* **WHAT NEEDS TO BE DONE**: Copy the lines of the material below, from the line containing "LossUnprivileged" through the line containing "Rank the categories", with both of those lines included, and omit the pictures.

* **DATA EXTRACTS**:
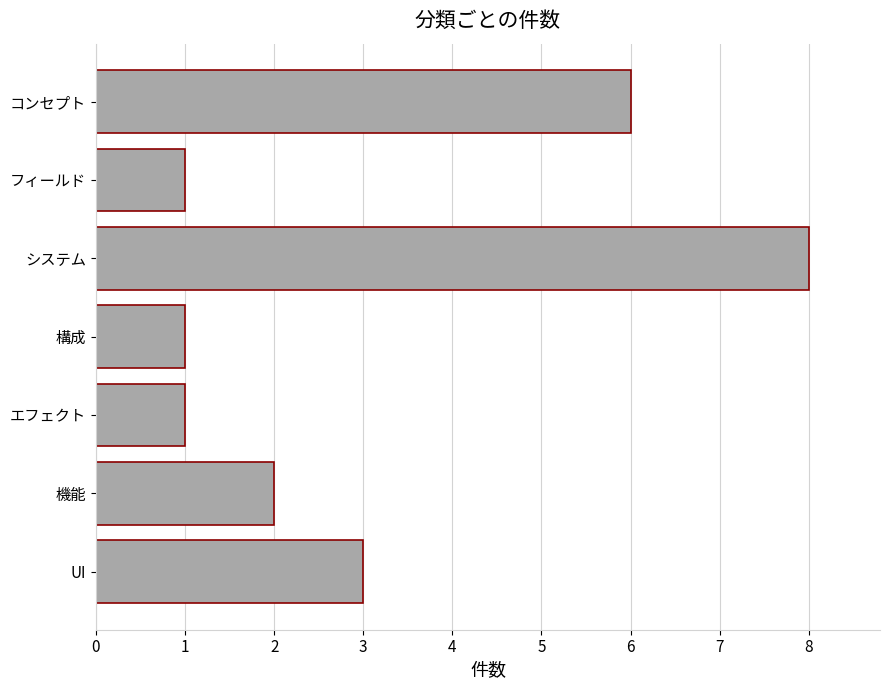

Reading bottom to top, extract all data points from this chart.

UI=3	機能=2	エフェクト=1	構成=1	システム=8	フィールド=1	コンセプト=6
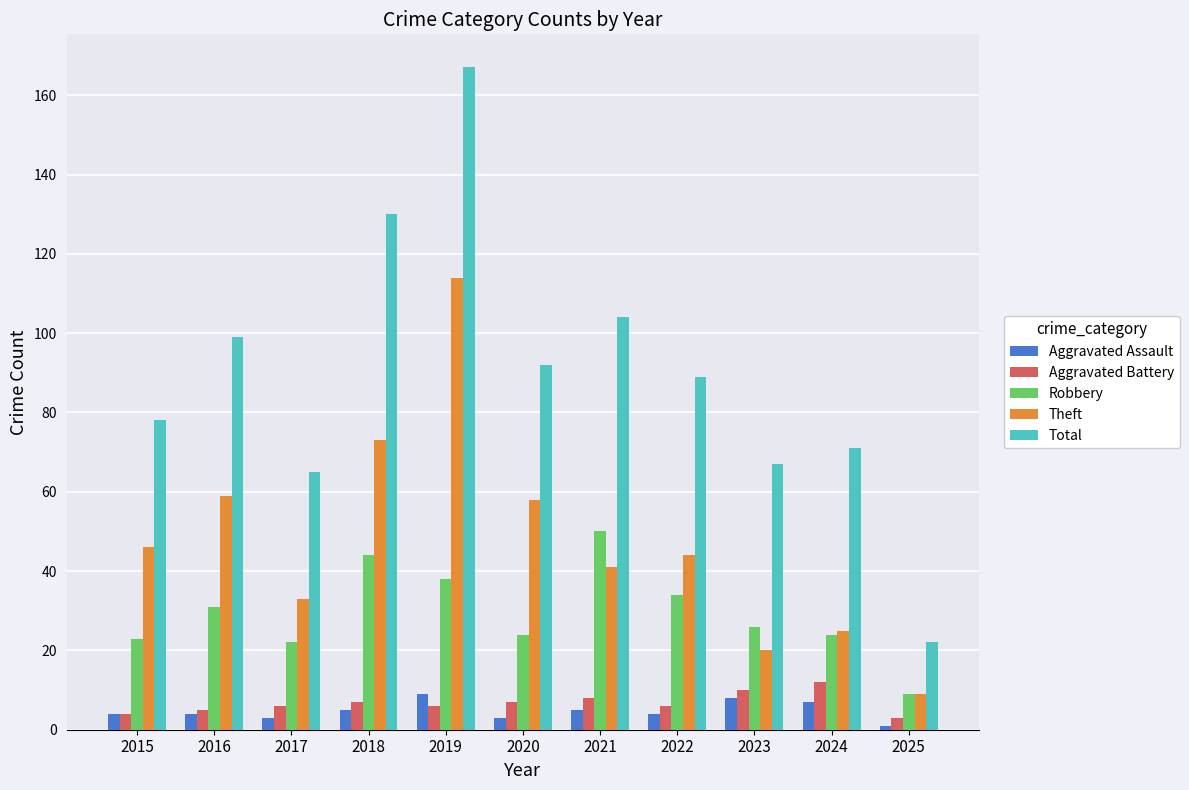

What is the spread (max minus min) of values at 2016?

95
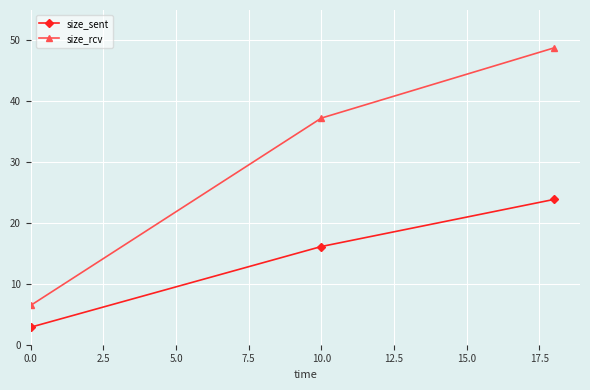

Rank the series by their average value, from highest to lowest.

size_rcv, size_sent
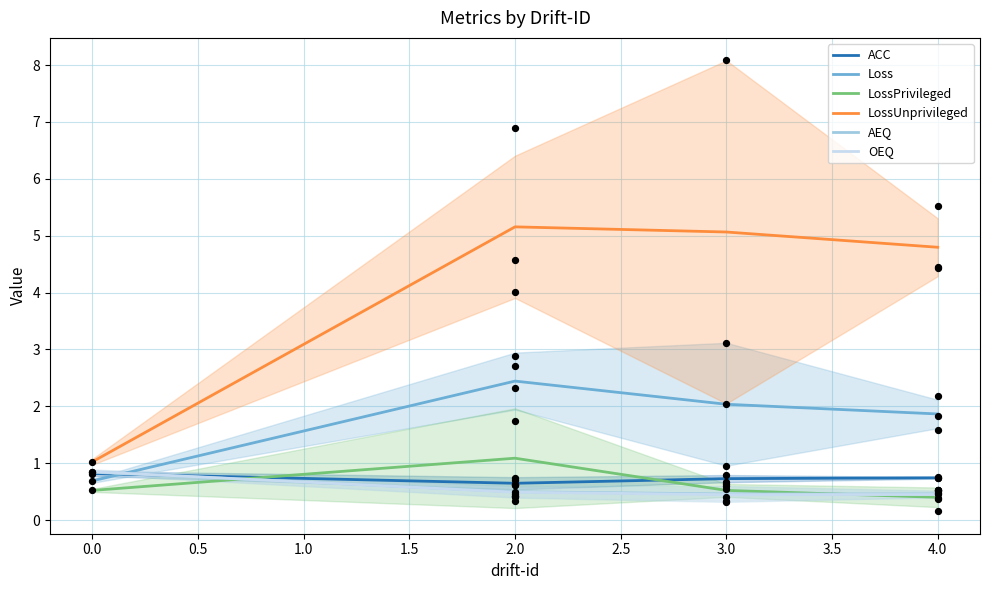

Which series reaches the maximum Y coordinate?

LossUnprivileged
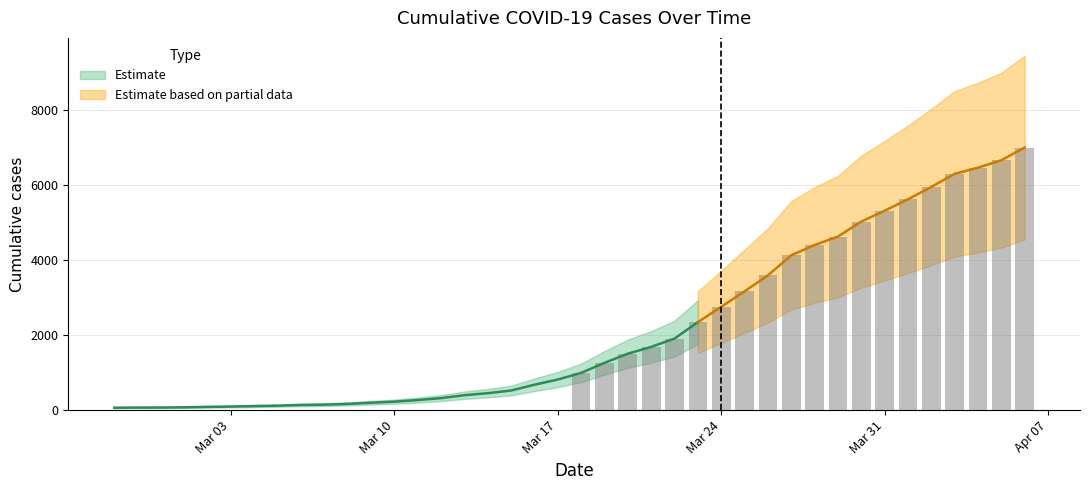

Rank the categories by value from lowest to highest.

2020-02-27, 2020-02-28, 2020-02-29, 2020-03-01, 2020-03-02, 2020-03-03, 2020-03-04, 2020-03-05, 2020-03-06, 2020-03-07, 2020-03-08, 2020-03-09, 2020-03-10, 2020-03-11, 2020-03-12, 2020-03-13, 2020-03-14, 2020-03-15, 2020-03-16, 2020-03-17, 2020-03-18, 2020-03-19, 2020-03-20, 2020-03-21, 2020-03-22, 2020-03-23, 2020-03-24, 2020-03-25, 2020-03-26, 2020-03-27, 2020-03-28, 2020-03-29, 2020-03-30, 2020-03-31, 2020-04-01, 2020-04-02, 2020-04-03, 2020-04-04, 2020-04-05, 2020-04-06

* **THE COMPLETED TASK**:
LossUnprivileged

Rank the categories by value from lowest to highest.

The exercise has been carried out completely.